Monday, August 17, 2015

Where God's Love Is Self-Hatred Is Nonexistent

Bolles Harbor

I have met people who hated themselves and thought themselves to be worthless. This includes Christians. This often comes from parents who failed to express unconditional love towards them, or who abandoned them. There is a lot of parental failure in America. Add to this the cultural belief that personal worth is based on one’s accomplishments, and we see why many struggle with self-hatred.

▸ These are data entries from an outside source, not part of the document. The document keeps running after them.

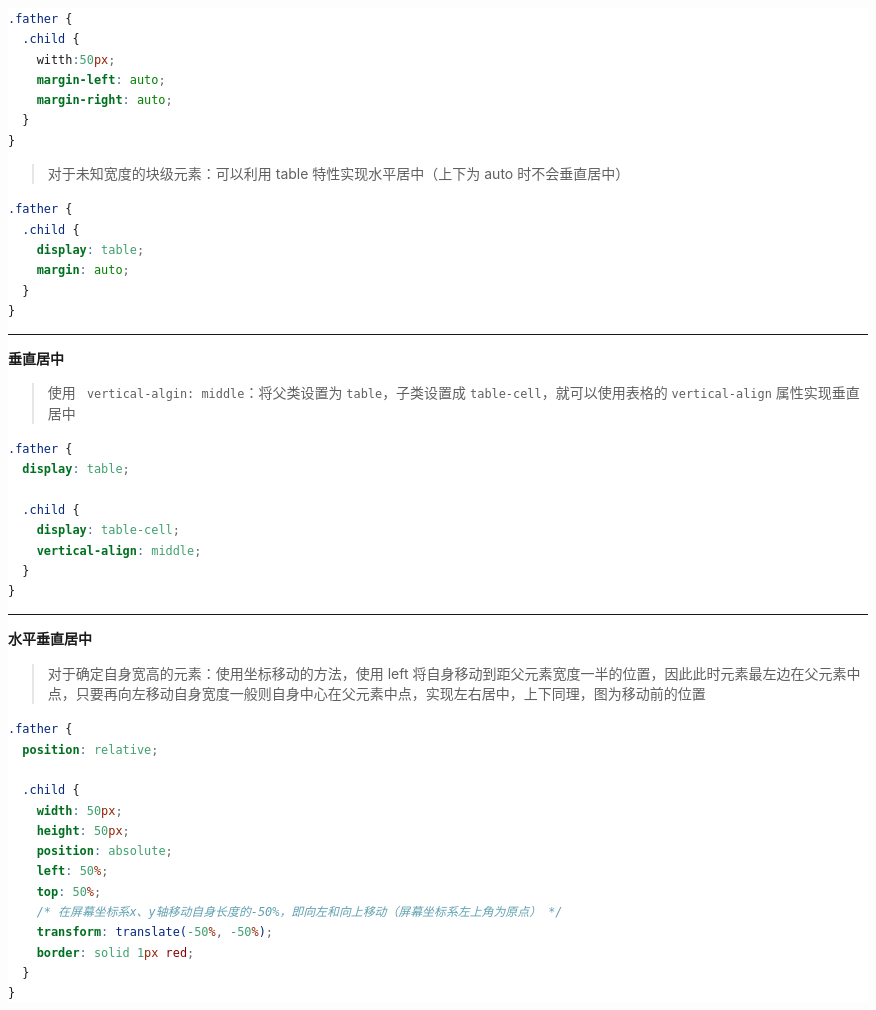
 ```css
.father {  
  .child {
    witth:50px;
    margin-left: auto;
    margin-right: auto;
  }
}
```

> 对于未知宽度的块级元素：可以利用 table 特性实现水平居中（上下为 auto 时不会垂直居中）

```css
.father {
  .child {
    display: table;
    margin: auto;
  }
}
```

---------
 **垂直居中**

> 使用 ` vertical-algin: middle`：将父类设置为 `table`，子类设置成 `table-cell`，就可以使用表格的 `vertical-align` 属性实现垂直居中

```css
.father {
  display: table;
   
  .child {
    display: table-cell;
    vertical-align: middle;
  }
}
```

---

**水平垂直居中**

> 对于确定自身宽高的元素：使用坐标移动的方法，使用 left 将自身移动到距父元素宽度一半的位置，因此此时元素最左边在父元素中点，只要再向左移动自身宽度一般则自身中心在父元素中点，实现左右居中，上下同理，图为移动前的位置

```css
.father {
  position: relative;
    
  .child {
    width: 50px;
    height: 50px;
    position: absolute;
    left: 50%;
    top: 50%;
    /* 在屏幕坐标系x、y轴移动自身长度的-50%，即向左和向上移动（屏幕坐标系左上角为原点） */
    transform: translate(-50%, -50%);   
    border: solid 1px red;
  }
}
```
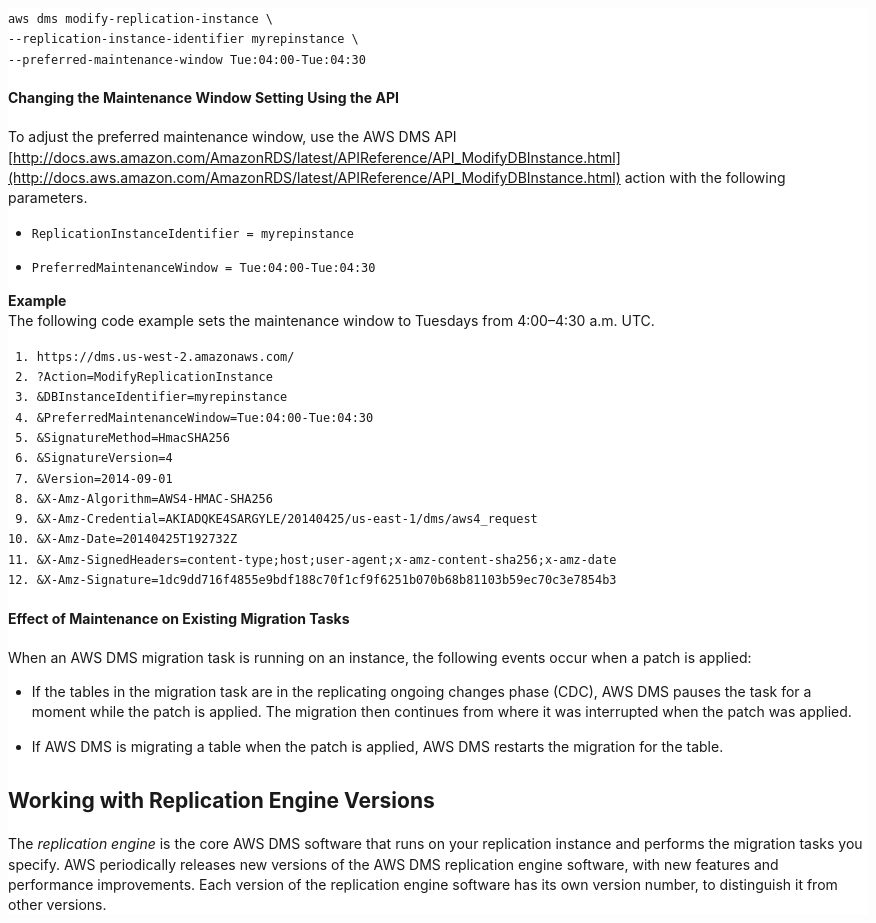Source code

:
 ```
aws dms modify-replication-instance \
--replication-instance-identifier myrepinstance \
--preferred-maintenance-window Tue:04:00-Tue:04:30
```

#### Changing the Maintenance Window Setting Using the API<a name="AdjustingTheMaintenanceWindow.API"></a>

To adjust the preferred maintenance window, use the AWS DMS API [http://docs.aws.amazon.com/AmazonRDS/latest/APIReference/API_ModifyDBInstance.html](http://docs.aws.amazon.com/AmazonRDS/latest/APIReference/API_ModifyDBInstance.html) action with the following parameters\.

+ `ReplicationInstanceIdentifier = myrepinstance`

+ `PreferredMaintenanceWindow = Tue:04:00-Tue:04:30`

**Example**  
The following code example sets the maintenance window to Tuesdays from 4:00–4:30 a\.m\. UTC\.  

```
 1. https://dms.us-west-2.amazonaws.com/
 2. ?Action=ModifyReplicationInstance
 3. &DBInstanceIdentifier=myrepinstance
 4. &PreferredMaintenanceWindow=Tue:04:00-Tue:04:30
 5. &SignatureMethod=HmacSHA256
 6. &SignatureVersion=4
 7. &Version=2014-09-01
 8. &X-Amz-Algorithm=AWS4-HMAC-SHA256
 9. &X-Amz-Credential=AKIADQKE4SARGYLE/20140425/us-east-1/dms/aws4_request
10. &X-Amz-Date=20140425T192732Z
11. &X-Amz-SignedHeaders=content-type;host;user-agent;x-amz-content-sha256;x-amz-date
12. &X-Amz-Signature=1dc9dd716f4855e9bdf188c70f1cf9f6251b070b68b81103b59ec70c3e7854b3
```

#### Effect of Maintenance on Existing Migration Tasks<a name="CHAP_ReplicationInstance.MaintenanceWindow.Effect"></a>

When an AWS DMS migration task is running on an instance, the following events occur when a patch is applied:

+ If the tables in the migration task are in the replicating ongoing changes phase \(CDC\), AWS DMS pauses the task for a moment while the patch is applied\. The migration then continues from where it was interrupted when the patch was applied\.

+ If AWS DMS is migrating a table when the patch is applied, AWS DMS restarts the migration for the table\. 

## Working with Replication Engine Versions<a name="CHAP_ReplicationInstance.EngineVersions"></a>

The *replication engine* is the core AWS DMS software that runs on your replication instance and performs the migration tasks you specify\. AWS periodically releases new versions of the AWS DMS replication engine software, with new features and performance improvements\. Each version of the replication engine software has its own version number, to distinguish it from other versions\.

Self-hatred is one side of a coin, the other being self-love. Self-love is a form of pride which thinks, “I am really something (in the sense of being better than others).” Self-hatred is a form of shame which thinks, “I am really nothing.” Both are forms of self-obsession. Both are spiritually cancerous things that harm spiritual formation and maturity.


I have experience in hating the self. I have, at times, thought of myself as worthless. This is not a good place to be. It’s painful to beat on one’s own self. It feels more painful than having others hating me. How can this be overcome? 

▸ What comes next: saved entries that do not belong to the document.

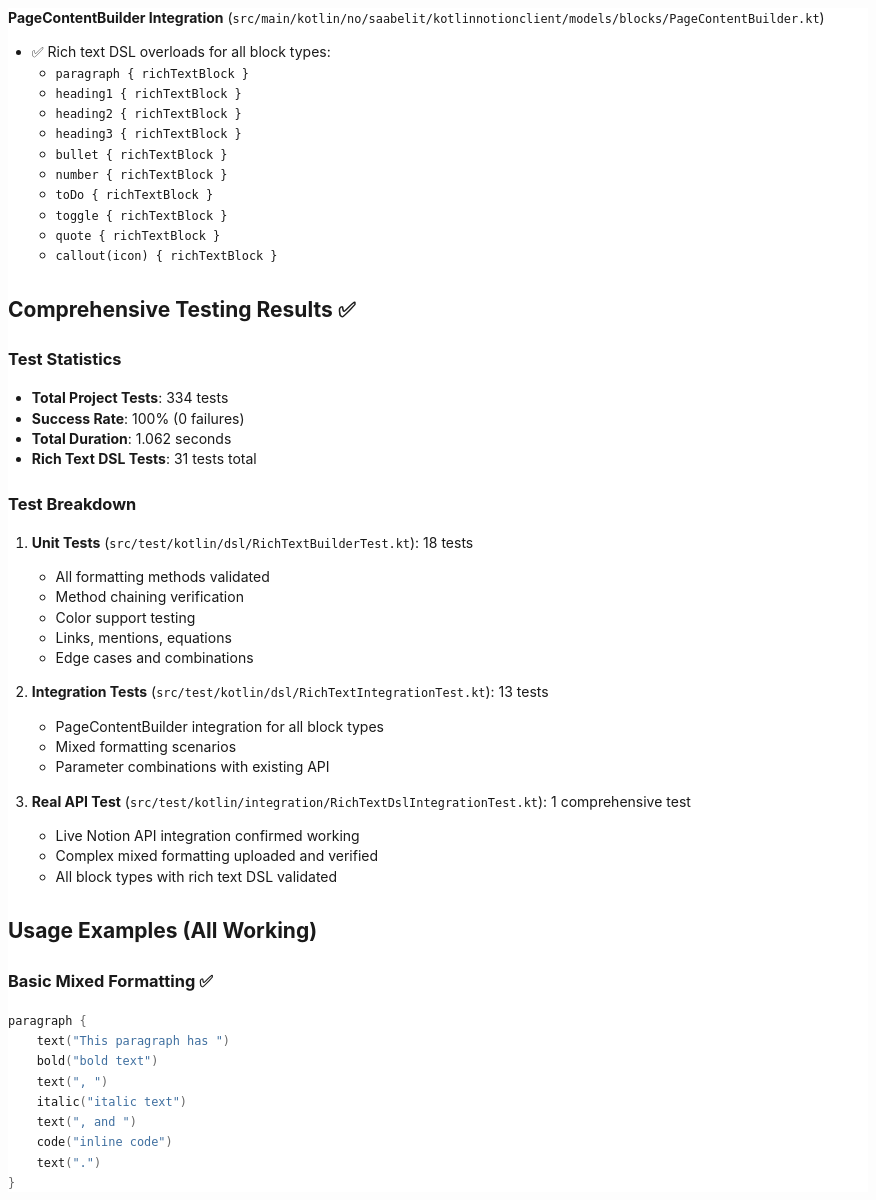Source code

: **PageContentBuilder Integration** (`src/main/kotlin/no/saabelit/kotlinnotionclient/models/blocks/PageContentBuilder.kt`)
- ✅ Rich text DSL overloads for all block types:
  - `paragraph { richTextBlock }`
  - `heading1 { richTextBlock }`
  - `heading2 { richTextBlock }`
  - `heading3 { richTextBlock }`
  - `bullet { richTextBlock }`
  - `number { richTextBlock }`
  - `toDo { richTextBlock }`
  - `toggle { richTextBlock }`
  - `quote { richTextBlock }`
  - `callout(icon) { richTextBlock }`

## Comprehensive Testing Results ✅

### Test Statistics
- **Total Project Tests**: 334 tests
- **Success Rate**: 100% (0 failures)  
- **Total Duration**: 1.062 seconds
- **Rich Text DSL Tests**: 31 tests total

### Test Breakdown
1. **Unit Tests** (`src/test/kotlin/dsl/RichTextBuilderTest.kt`): 18 tests
   - All formatting methods validated
   - Method chaining verification
   - Color support testing
   - Links, mentions, equations
   - Edge cases and combinations

2. **Integration Tests** (`src/test/kotlin/dsl/RichTextIntegrationTest.kt`): 13 tests  
   - PageContentBuilder integration for all block types
   - Mixed formatting scenarios
   - Parameter combinations with existing API

3. **Real API Test** (`src/test/kotlin/integration/RichTextDslIntegrationTest.kt`): 1 comprehensive test
   - Live Notion API integration confirmed working
   - Complex mixed formatting uploaded and verified
   - All block types with rich text DSL validated

## Usage Examples (All Working)

### Basic Mixed Formatting ✅
```kotlin
paragraph {
    text("This paragraph has ")
    bold("bold text")
    text(", ")
    italic("italic text")
    text(", and ")
    code("inline code")
    text(".")
}
```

Thomas Merton writes: "How are we going to recover the ability to love ourselves and to love one another? The reason why we hate one another and fear one another is that we secretly, or openly, hate and fear our own selves. And we hate ourselves because the depths of our being are a chaos of frustration and spiritual misery. Lonely and helpless, we cannot be at peace with others because we are not at peace with ourselves, and we cannot be at peace with ourselves because we are not at peace with God."[1]

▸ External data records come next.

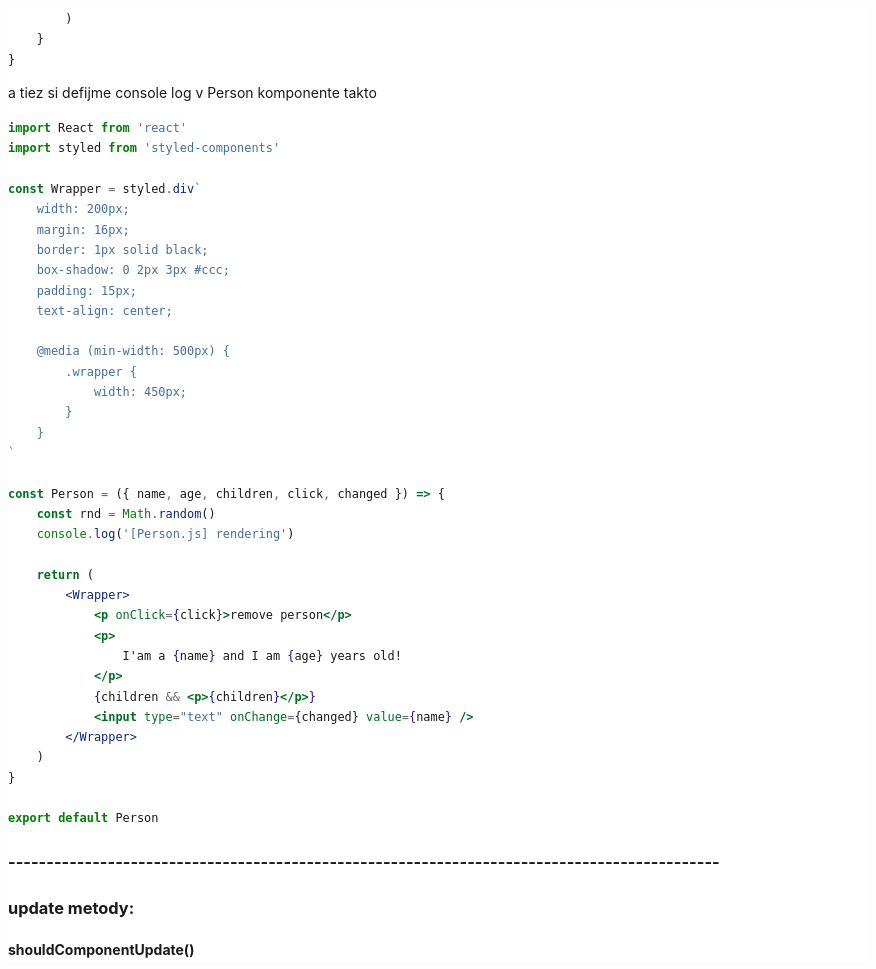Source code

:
 ```jsx
		)
	}
}
```

a tiez si defijme console log v Person komponente takto

```jsx
import React from 'react'
import styled from 'styled-components'

const Wrapper = styled.div`
	width: 200px;
	margin: 16px;
	border: 1px solid black;
	box-shadow: 0 2px 3px #ccc;
	padding: 15px;
	text-align: center;

	@media (min-width: 500px) {
		.wrapper {
			width: 450px;
		}
	}
`

const Person = ({ name, age, children, click, changed }) => {
	const rnd = Math.random()
	console.log('[Person.js] rendering')

	return (
		<Wrapper>
			<p onClick={click}>remove person</p>
			<p>
				I'am a {name} and I am {age} years old!
			</p>
			{children && <p>{children}</p>}
			<input type="text" onChange={changed} value={name} />
		</Wrapper>
	)
}

export default Person
```

### ---------------------------------------------------------------------------------------------

### update metody:

#### shouldComponentUpdate()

Here is a solution to self-hatred: 


Be at peace with God, and you will be at peace with self.

Love God, and you will love self. 

This leads to the experience where, instead of beating one’s self for faults and failures, we rejoice in the greater purposes of God manifested in them. Dom Augustin Guillerand said, "God will know how to draw glory even from our faults. Not to be downcast after committing a fault is one of the marks of true sanctity."[2]

To be free of self-hatred know the love of God. To know that God loves you, and that your worth is not the same as your usefulness and your being-loved is not related to your failures and accomplishments, is to live a life of freedom. The more you dwell deeply in the presence of God, like a branch attached to Jesus the Vine, the more you hear God’s voice telling saying “John, I love you.” In that reality self-hatred is nonexistent. 


[1] Thomas Merton, The Living Bread; in Through the Year With Thomas Merton, p. 66.

[2] Dom Augustin Guillerand, in A Guide to Prayer for Ministers and Other Servants, p. 208.